お米の等級と食味ランキングの違いを、改めて見比べてみましょう。

お米の等級マークを決める検査は、目視検査で行われます。
整った形の米粒の割合、虫食いの有無、透明感などについて検査をしています。

食味ランキングの検査方法は、目視ではなく実際に食べて行う検査で、見た目・香り・味・粘度・硬さなどを、基準とされるお米と比較して評価しています。

基準米よりも特に良好な「特A」のお米。
一度は食べてみたいものですが、やっぱり高額で、美味しさもピカイチなのでしょうか。

実は、特Aだからといって、特別に高額になるわけではないのです。

同じ特Aのものでも、品種の流通量によって金額に大きな差がでるのです。

金額と味は、必ずしも比例しないので、好みに合ったお米を選ぶことをオススメします。

美味しいお米の炊き方をマスターしておこう

毎日食べるお米は、等級マークも気になるところですが、体に安全なものを選んで食べたいものです。

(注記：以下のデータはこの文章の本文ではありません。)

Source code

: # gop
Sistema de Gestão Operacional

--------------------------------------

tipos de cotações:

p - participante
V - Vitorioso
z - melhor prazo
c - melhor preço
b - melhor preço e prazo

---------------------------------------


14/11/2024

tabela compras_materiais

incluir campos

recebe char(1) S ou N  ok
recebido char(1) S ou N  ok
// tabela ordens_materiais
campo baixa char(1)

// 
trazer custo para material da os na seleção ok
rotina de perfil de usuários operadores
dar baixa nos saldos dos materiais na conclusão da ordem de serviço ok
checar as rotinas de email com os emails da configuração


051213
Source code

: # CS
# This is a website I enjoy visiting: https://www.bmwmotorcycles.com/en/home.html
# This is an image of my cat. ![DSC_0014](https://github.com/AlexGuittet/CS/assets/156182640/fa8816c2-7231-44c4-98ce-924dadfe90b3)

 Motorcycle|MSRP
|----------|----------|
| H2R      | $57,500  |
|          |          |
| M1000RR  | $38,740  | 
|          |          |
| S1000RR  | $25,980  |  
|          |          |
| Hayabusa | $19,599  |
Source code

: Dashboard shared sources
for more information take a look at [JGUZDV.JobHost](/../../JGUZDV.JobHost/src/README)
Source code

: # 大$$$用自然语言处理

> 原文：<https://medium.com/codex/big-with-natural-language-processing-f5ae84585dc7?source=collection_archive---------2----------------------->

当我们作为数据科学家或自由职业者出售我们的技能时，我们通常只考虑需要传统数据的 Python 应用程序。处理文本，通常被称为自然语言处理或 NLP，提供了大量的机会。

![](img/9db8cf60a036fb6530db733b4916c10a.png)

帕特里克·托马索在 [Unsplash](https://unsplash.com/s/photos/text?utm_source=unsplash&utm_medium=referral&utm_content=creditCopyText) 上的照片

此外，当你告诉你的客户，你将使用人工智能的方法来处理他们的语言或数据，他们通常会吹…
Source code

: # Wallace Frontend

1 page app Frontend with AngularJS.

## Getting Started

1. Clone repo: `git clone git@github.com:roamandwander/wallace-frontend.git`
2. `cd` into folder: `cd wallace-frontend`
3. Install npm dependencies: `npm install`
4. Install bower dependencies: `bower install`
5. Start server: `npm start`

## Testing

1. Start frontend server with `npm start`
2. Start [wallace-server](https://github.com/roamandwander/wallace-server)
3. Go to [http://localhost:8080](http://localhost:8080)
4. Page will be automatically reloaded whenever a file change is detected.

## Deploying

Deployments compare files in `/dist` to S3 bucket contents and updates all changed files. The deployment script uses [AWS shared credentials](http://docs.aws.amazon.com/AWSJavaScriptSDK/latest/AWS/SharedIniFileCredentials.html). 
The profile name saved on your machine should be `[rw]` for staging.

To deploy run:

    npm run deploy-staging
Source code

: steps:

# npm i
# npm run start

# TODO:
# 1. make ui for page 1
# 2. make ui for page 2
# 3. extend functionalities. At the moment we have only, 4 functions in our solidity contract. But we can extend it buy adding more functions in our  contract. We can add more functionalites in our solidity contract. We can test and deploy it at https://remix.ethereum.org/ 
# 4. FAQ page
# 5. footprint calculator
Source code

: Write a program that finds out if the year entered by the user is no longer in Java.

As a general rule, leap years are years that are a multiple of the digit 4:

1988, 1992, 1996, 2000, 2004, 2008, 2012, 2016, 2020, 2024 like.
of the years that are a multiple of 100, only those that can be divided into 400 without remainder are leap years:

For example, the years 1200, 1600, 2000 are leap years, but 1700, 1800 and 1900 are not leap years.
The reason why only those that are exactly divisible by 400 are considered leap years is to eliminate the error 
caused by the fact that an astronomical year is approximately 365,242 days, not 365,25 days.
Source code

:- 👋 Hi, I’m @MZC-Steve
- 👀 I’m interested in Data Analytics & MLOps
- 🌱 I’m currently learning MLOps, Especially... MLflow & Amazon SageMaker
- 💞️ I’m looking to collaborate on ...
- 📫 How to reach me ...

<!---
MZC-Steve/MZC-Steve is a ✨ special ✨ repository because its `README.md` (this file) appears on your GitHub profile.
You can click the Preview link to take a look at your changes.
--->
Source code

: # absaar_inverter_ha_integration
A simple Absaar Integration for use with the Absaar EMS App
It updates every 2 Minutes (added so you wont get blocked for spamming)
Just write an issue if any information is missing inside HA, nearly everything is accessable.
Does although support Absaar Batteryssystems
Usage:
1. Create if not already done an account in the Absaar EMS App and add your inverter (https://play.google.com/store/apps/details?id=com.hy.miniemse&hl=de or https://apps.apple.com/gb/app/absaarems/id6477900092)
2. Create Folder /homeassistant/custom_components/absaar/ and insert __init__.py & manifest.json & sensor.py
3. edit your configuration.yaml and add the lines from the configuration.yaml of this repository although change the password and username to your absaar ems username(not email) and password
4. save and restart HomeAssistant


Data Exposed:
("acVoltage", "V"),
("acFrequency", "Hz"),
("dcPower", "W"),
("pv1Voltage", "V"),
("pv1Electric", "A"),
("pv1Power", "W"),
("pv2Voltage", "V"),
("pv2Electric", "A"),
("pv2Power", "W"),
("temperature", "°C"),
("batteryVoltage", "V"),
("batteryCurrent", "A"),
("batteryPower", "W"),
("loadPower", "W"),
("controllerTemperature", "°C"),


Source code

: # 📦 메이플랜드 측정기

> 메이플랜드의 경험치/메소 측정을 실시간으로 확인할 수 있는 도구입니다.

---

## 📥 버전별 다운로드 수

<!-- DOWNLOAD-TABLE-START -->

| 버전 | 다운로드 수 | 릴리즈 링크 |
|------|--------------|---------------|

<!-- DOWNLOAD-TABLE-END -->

最後に、美味しいご飯を食べるためにも、おいしいお米の炊き方を再確認しておきましょう。

①洗米する

お米は、最初に水に触れたときが一番多くの水を吸収します。
洗米のポイントは、素早く水を交換することです。

力をいれずに、4~5回やさしく研ぎます。

これを2~3回繰り返します。
米の研ぎすぎは、甘みのもとのデンプンを失ってしまうので気をつけましょう。

②しっかりと吸水させる

吸水させる時間が短いと、お米に芯が残って、パサついた炊き上がりになってしまいます。

お米を炊く前によく浸水させることで、酵素の働きででんぷんが分解されて、均一に糊化することができます
給水時間の目安は水温によって違いますが、夏場は30分・冬場は2時間くらいが良いでしょう。

③炊飯時の水加減が大事

新米や精米したばかりのお米は、水分を吸収しやすく糊化しやすいので、水を少なめにしましょう。

反対に、古いお米は水を少し多めにします。

無洗米の場合は、洗う工程が少ないだけ、吸収された水分量が少ないので、水を少し多めにしましょう。

炊き上がったら、必ず15分から20分間は蒸らして水分をとりましょう。
蒸らしすぎると、ご飯の甘みがなくなってしまったり、ご飯が硬くなるので気をつけてください。

お米は、生活スタイルや好みによって選ぶ基準が色々

お米選びは難しいものです。

一概に、等級や値段が高ければ高いほど美味しいというわけではないからです。

等級や値段は、あくまでも目安として、いかにお米が安全に考慮して作られているのかをみて選び、美味しい炊き方がいつでもできるようになるといいですね。